Em sua magistral Noite Escura da Alma, São João da Cruz desde o começo fala sobre a importância de aceitar a necessidade da noite escura, de purgarmos das impurezas, um auto-exorcismo se assim preferirem, que visa remover entulhos e obstáculos do caminho direto para a união divina. No Livro Um, Capítulo Seis, ele fala do quarto dos vícios espirituais: a gula espiritual. É bem impressionante ver que suas críticas e preocupações (bem, na verdade consternações) que ele expressa para seus irmãos e irmãs são exatamente as mesmas que encontramos em nosso mundo ocultista contemporâneo. O Santo São João afirma que este vício entra em jogo quando uma pessoa realiza um exercício espiritual somente pelo deleite. Em outras palavras, a gula espiritual é uma forma de egoísmo, uma atividade narcisista em que a prática em si limita o praticante.


Existem especialmente duas passagens bastante divertidas a esse respeito:


“Alguns são muito insistentes para que seu diretor espiritual lhes permita fazer o que eles próprios querem fazer e, finalmente, quase forçam a permissão dele.
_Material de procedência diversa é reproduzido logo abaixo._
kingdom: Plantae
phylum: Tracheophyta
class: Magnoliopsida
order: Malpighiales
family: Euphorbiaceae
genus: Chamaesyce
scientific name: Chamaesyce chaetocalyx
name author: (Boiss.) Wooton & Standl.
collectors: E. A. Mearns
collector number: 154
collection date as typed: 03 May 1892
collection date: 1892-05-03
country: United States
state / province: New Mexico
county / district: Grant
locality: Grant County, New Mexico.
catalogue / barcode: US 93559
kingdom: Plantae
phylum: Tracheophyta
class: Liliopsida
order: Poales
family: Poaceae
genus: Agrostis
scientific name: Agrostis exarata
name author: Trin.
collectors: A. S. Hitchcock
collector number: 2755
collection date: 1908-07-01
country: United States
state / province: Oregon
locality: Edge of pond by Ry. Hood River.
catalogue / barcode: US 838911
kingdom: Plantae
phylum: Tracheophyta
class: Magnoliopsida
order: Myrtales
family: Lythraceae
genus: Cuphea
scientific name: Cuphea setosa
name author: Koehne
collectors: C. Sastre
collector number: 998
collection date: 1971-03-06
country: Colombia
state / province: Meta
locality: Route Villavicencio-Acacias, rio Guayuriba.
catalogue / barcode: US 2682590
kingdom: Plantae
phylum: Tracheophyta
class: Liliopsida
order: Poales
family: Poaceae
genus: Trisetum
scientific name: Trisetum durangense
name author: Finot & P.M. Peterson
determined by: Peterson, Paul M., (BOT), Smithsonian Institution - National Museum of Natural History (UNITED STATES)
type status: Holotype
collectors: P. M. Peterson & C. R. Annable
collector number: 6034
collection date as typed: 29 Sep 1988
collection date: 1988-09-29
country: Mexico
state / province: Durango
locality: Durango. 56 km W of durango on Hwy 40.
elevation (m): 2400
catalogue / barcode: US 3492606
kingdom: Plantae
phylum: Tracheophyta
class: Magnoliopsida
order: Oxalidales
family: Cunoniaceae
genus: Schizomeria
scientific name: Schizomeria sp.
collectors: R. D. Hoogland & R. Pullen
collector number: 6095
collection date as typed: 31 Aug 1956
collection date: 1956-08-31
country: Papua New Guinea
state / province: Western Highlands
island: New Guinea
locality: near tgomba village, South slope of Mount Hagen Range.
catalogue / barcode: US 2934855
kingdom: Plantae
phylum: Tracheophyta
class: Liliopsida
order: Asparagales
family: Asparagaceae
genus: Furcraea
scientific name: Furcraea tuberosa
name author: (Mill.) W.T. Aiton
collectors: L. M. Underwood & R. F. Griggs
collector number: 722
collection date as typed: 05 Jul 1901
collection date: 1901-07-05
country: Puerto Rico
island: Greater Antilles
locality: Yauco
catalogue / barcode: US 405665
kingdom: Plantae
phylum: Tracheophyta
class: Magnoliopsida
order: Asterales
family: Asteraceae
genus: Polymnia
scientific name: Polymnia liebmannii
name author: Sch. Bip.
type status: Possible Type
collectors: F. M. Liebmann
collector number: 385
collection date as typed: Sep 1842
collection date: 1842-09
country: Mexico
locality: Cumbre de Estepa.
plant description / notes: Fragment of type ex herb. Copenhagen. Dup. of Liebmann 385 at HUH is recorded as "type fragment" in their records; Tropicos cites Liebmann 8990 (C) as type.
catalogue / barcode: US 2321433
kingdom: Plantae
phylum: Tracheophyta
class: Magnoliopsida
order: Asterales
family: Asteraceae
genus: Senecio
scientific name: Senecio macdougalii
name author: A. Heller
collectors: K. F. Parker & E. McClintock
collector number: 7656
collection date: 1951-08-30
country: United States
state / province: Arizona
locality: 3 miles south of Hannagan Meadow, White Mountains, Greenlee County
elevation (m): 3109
E se não conseguem o que querem, ficam tristes e seguem como crianças irritadas. ”


Todos nós as vimos, essas pessoas que pensam que são algum tipo de favorito do espírito, Gurus autoproclamados, pessoas que pensam que algum grau em alguma ordem lhes confere algum poder misterioso e um “direito” pseudo-divino de ditar e controlar espíritos, demônios e semelhantes, homens e mulheres. Não seja essa pessoa.


“Todo o seu tempo é gasto em busca de satisfação e consolo espiritual; eles nunca podem ler livros espirituais o suficiente, e em um minuto eles estão meditando sobre um assunto e no próximo sobre outro, sempre procurando alguma gratificação.”


Todos nós vimos essas pessoas também, cheias de livros, aprendendo com um apetite insaciável por mais e mais e mais. Não há fundo porque são calorias espirituais vazias. Para que serve o conhecimento se não for usado? Uma biblioteca que ganha poeira atrás de portas fechadas acumulando mais papel e tinta e que representa acúmulo espiritual, para que serve isso?


Gula espiritual; o ‘viciado em macumba’, o cavaleiro dos graus maçônicos e pseudo-maçônicos, o “sabe tudo”, o pau para toda obra, o charlatão, o trapaceiro, o equivocado e o falso Guru, todos caindo presas desse vício espiritual. O glutão espiritual é aquele que nunca está satisfeito e que nunca tem persistência em nada. Impaciente como uma criança mimada e inquieta, sempre busca algo novo sem fazer uso adequado do que lhe foi dado. Não seja aquela pessoa que nunca está satisfeita e sempre quer mais; Não seja aquele que está muito satisfeito e orgulhoso do que foi dado, que deve ser compartilhado em todos os lugares com o objetivo de colher estima e elogios.


Deixe a “sobriedade espiritual” ser o seu guia enquanto você mira em alinhamento, tanto com o espírito e a alma, a cabeça e o coração, com o que está fora e com o que está dentro.


E para você que leu essas palavras com algum ressentimento estranho, essas ideias também ressoam com as de Robert Cochrane quando escreveu o artigo The Witches’ Stang publicado em The Cauldron # 76 (1995), onde ele fala sobre a importância do equilíbrio e da harmonia para gerar sabedoria, que também é conhecido como “o caminho devocional da Serpente”. Vou deixar isso aqui como um testamento do que chamamos de “dupla observância” ou “reverência por ambas as mãos”.